**WHAT TO WORK ON**.
For the listing that follows, report how many lines contain the string "việc", giving the number alone.
++++
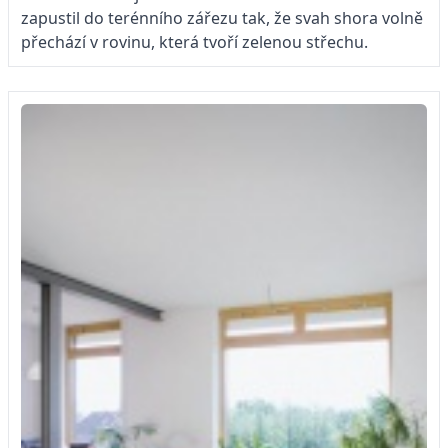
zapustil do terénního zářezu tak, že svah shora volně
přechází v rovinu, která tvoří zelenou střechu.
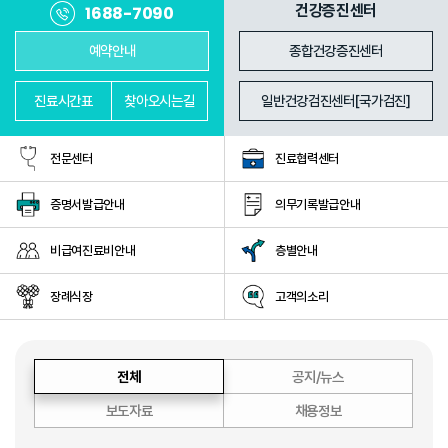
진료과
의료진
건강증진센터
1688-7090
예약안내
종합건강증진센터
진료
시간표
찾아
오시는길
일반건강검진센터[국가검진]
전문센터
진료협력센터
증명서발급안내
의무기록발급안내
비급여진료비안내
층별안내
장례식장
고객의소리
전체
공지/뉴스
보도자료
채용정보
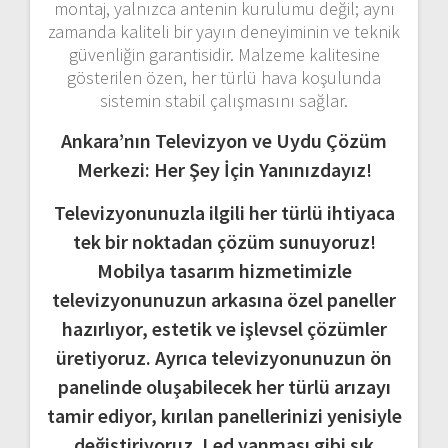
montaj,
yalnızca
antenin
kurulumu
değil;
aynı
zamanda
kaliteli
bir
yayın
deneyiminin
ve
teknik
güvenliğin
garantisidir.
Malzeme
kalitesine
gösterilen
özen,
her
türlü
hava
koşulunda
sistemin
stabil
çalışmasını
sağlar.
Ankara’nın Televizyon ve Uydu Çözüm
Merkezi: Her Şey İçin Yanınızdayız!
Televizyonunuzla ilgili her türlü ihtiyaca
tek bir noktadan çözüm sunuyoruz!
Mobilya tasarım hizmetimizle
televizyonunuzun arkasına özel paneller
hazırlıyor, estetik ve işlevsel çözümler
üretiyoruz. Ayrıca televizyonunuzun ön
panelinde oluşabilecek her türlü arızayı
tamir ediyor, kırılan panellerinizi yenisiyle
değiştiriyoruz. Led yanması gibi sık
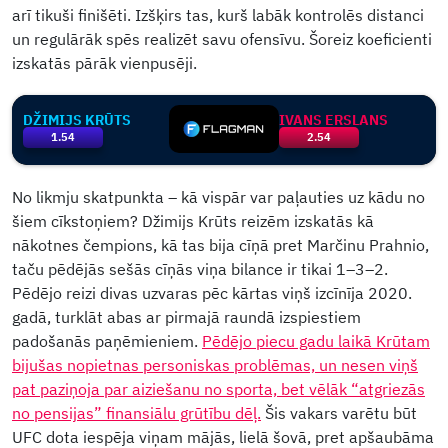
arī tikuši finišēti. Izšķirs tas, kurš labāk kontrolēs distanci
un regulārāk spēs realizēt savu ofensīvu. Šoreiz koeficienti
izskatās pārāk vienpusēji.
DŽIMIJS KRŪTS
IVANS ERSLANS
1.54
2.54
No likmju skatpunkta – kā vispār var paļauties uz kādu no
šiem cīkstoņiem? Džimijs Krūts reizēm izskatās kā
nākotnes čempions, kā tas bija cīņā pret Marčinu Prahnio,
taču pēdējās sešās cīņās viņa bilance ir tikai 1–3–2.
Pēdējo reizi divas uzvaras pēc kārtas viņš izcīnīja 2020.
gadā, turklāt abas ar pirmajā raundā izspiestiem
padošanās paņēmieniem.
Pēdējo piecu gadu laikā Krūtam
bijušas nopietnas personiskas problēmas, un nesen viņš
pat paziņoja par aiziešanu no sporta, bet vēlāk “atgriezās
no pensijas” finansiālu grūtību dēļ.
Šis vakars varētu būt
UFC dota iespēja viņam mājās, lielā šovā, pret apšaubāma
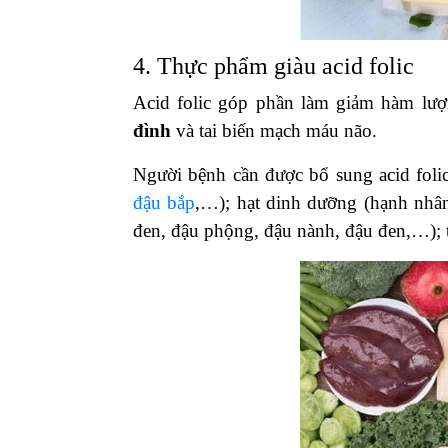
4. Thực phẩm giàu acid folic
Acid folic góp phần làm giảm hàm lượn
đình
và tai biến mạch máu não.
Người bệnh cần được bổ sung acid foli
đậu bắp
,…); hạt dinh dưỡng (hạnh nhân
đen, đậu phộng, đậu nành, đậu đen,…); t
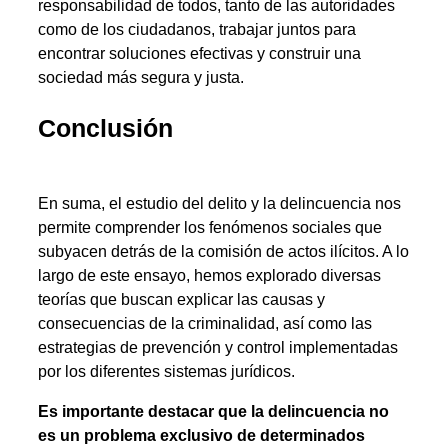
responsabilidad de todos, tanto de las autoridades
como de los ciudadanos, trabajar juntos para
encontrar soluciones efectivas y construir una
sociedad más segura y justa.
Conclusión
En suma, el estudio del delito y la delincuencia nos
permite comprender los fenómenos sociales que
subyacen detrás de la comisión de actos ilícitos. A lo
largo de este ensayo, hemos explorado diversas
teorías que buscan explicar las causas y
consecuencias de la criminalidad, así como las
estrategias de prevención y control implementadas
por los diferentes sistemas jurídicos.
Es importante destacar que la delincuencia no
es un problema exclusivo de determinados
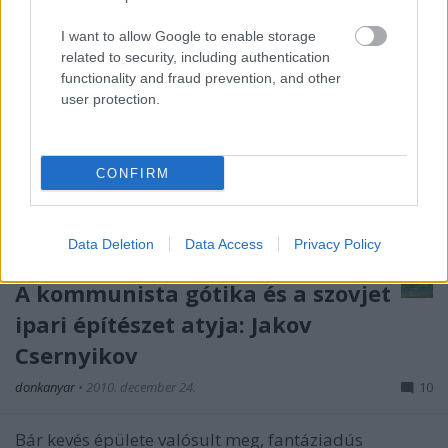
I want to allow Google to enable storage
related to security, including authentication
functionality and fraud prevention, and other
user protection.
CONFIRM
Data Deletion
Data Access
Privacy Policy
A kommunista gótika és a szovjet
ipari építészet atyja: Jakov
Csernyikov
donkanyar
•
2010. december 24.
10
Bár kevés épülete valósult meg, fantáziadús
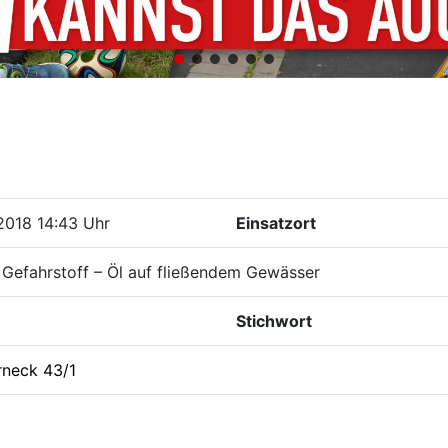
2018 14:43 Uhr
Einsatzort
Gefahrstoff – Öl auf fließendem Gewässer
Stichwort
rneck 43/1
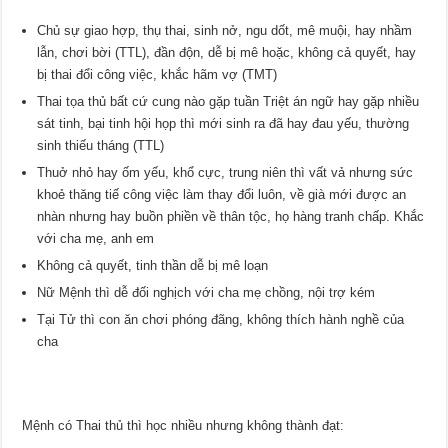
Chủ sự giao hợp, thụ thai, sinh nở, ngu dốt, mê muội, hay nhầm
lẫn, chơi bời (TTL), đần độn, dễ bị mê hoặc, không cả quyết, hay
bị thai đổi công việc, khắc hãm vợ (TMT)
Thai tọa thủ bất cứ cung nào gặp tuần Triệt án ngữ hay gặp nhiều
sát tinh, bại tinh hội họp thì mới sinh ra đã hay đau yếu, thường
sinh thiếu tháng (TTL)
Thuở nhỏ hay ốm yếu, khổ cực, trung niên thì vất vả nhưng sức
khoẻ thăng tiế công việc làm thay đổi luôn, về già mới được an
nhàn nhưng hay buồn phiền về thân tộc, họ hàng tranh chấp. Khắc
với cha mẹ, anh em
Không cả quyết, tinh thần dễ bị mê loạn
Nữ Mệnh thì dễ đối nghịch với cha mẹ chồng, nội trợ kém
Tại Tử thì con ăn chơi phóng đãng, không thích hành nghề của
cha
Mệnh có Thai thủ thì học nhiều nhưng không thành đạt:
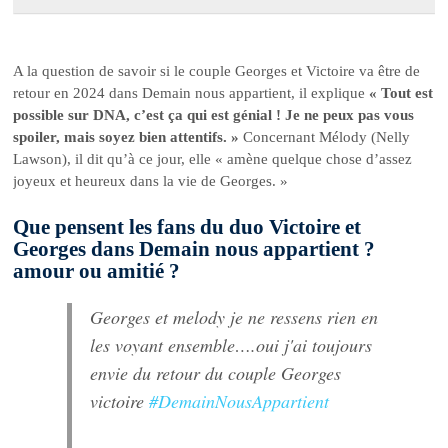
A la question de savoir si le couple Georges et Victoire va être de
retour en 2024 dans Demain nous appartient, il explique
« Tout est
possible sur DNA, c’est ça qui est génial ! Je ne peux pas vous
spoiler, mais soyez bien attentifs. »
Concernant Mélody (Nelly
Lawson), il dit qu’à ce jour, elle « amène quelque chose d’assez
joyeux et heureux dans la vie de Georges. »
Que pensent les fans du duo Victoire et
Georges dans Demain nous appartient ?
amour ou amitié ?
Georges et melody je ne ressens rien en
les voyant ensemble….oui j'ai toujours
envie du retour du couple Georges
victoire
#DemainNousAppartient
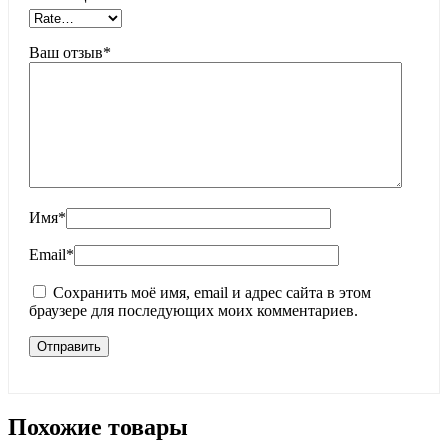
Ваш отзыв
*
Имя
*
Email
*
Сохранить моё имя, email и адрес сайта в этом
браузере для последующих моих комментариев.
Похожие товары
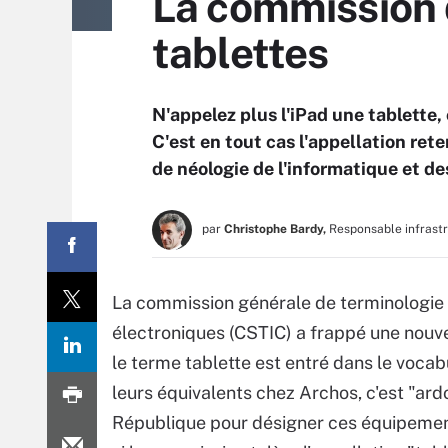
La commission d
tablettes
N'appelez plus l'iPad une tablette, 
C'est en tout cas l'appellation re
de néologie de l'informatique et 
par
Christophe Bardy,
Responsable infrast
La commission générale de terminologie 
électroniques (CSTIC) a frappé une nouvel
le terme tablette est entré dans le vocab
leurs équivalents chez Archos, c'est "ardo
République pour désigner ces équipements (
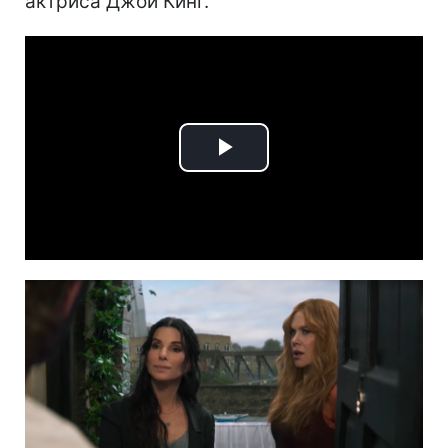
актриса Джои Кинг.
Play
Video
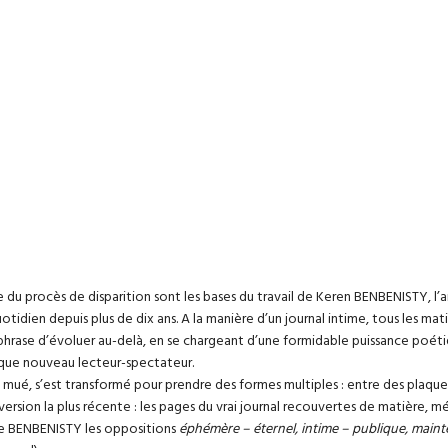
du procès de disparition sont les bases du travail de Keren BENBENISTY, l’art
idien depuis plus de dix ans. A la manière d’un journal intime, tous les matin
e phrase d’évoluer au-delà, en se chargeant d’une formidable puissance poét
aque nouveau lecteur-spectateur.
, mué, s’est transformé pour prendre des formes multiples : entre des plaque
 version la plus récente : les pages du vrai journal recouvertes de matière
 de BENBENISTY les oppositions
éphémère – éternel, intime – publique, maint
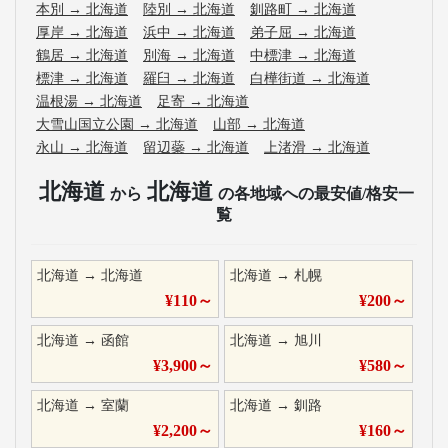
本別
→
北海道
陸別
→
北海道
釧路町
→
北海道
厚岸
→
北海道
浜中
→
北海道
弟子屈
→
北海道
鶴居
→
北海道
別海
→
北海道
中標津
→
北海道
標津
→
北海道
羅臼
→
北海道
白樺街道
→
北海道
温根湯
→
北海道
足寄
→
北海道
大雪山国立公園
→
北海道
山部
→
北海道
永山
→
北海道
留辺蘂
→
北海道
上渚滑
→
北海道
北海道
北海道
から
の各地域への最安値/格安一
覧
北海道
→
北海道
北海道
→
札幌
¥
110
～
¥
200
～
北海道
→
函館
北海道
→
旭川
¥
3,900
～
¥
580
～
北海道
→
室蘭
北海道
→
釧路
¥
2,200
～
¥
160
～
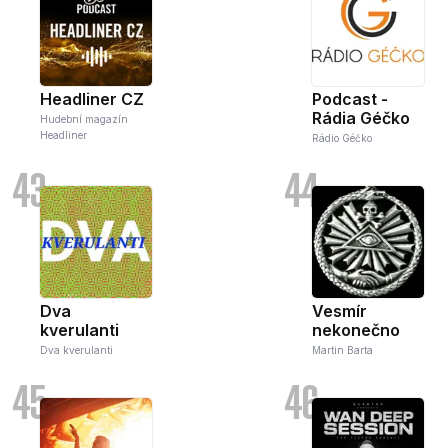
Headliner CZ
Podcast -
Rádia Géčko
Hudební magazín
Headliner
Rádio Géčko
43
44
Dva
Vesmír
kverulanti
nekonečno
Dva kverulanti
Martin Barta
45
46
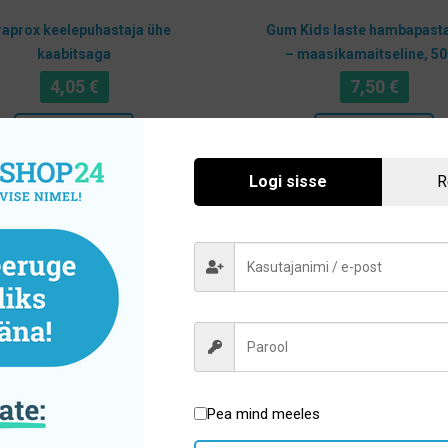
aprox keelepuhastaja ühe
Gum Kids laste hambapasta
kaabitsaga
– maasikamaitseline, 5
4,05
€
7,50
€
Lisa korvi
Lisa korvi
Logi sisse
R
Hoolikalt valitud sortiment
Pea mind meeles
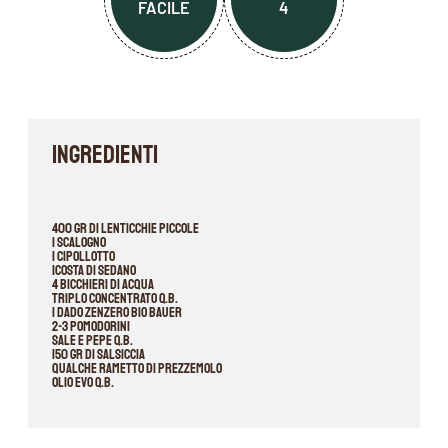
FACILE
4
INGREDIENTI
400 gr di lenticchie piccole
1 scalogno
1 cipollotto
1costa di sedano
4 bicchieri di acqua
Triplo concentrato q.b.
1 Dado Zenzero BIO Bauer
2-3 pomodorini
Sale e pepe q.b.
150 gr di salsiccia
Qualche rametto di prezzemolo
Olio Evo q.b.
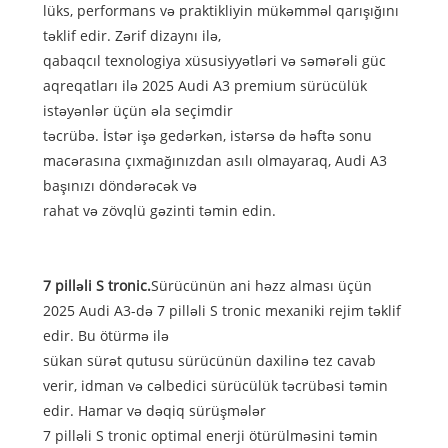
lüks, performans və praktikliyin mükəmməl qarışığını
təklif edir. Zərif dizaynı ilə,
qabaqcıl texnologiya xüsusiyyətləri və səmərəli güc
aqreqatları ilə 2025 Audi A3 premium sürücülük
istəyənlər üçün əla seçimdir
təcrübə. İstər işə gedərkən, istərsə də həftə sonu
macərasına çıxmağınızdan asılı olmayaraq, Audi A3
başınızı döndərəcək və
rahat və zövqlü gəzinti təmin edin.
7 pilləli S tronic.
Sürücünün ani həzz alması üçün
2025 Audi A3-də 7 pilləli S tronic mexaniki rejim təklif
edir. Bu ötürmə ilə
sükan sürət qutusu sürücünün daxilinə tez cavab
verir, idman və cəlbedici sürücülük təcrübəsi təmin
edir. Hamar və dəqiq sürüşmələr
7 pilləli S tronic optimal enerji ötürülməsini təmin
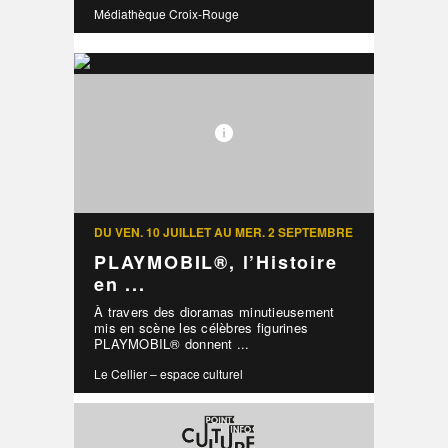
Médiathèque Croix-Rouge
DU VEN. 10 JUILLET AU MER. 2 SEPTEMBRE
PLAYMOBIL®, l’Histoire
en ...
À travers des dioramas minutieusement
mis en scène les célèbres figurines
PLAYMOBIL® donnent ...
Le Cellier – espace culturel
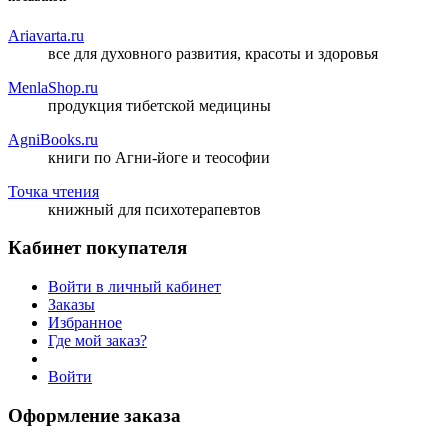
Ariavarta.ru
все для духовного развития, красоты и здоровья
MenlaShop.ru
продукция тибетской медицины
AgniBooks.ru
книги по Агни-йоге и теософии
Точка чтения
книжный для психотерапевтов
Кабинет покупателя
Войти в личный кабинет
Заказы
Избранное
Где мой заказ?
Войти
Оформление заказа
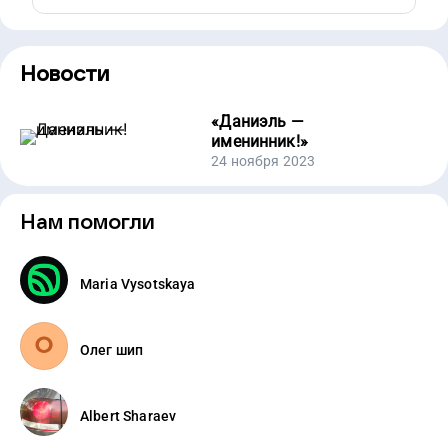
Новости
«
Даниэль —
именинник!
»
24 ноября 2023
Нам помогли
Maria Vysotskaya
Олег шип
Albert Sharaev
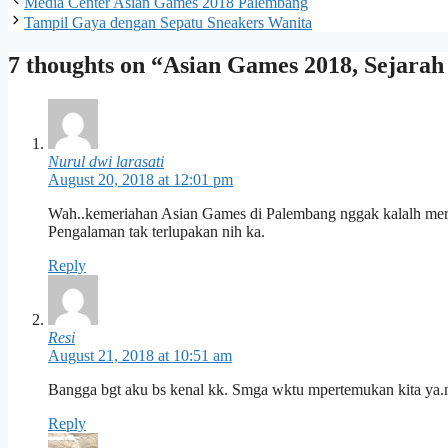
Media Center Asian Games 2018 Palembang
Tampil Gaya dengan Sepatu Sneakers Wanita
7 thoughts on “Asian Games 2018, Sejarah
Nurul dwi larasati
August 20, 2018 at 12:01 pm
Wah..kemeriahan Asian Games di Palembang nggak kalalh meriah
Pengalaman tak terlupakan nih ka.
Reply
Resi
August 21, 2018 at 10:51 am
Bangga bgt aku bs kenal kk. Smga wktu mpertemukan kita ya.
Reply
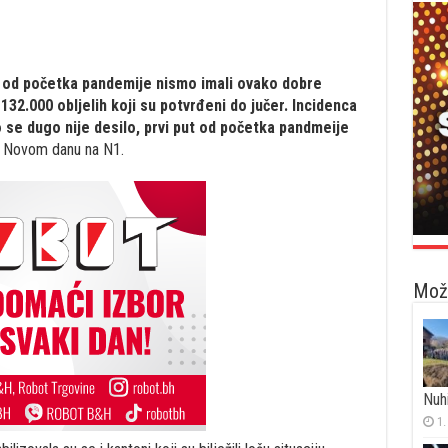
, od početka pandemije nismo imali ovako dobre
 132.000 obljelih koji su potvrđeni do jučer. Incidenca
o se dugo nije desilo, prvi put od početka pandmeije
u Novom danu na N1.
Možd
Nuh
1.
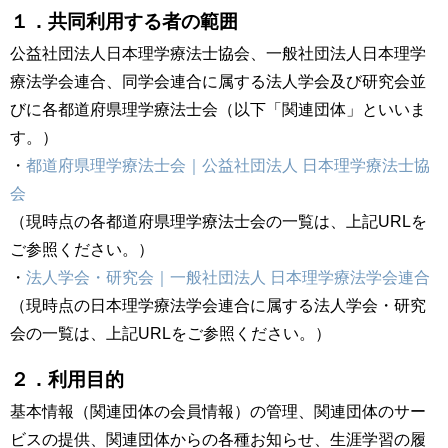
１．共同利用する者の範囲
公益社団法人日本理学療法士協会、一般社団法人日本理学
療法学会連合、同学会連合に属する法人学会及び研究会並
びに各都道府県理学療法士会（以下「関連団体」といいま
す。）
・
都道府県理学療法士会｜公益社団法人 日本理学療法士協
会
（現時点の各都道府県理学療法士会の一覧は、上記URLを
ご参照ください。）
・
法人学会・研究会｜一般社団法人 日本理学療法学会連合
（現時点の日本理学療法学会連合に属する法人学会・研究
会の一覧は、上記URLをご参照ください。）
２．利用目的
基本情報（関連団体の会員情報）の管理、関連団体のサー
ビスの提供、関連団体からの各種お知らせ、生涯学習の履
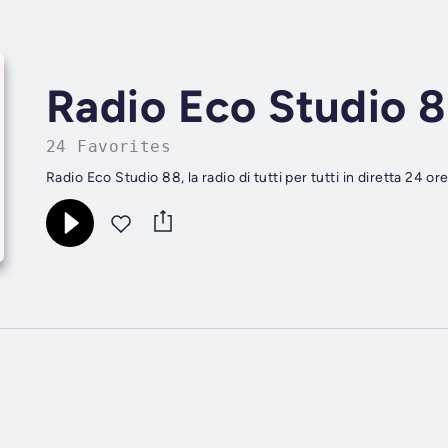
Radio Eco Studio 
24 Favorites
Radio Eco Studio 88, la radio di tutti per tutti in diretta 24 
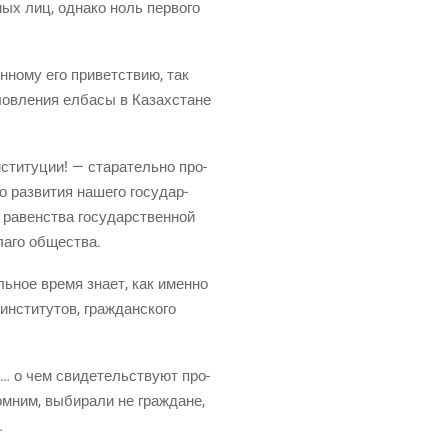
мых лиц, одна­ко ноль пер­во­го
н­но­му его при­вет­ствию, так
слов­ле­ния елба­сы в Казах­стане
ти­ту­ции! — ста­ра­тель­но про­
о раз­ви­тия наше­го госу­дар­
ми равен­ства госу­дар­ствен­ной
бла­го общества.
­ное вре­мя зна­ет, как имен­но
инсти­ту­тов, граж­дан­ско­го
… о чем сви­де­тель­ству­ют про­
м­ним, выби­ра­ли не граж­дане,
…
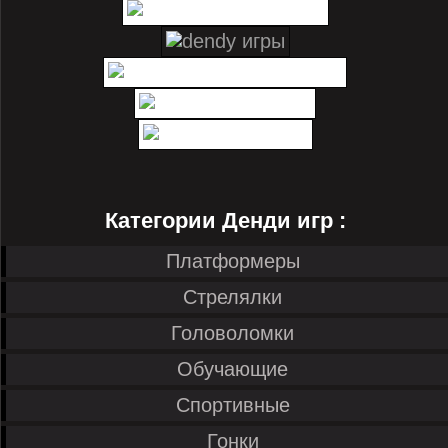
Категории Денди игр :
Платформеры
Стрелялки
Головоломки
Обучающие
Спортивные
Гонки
++++
**TASK ANSWER**.
2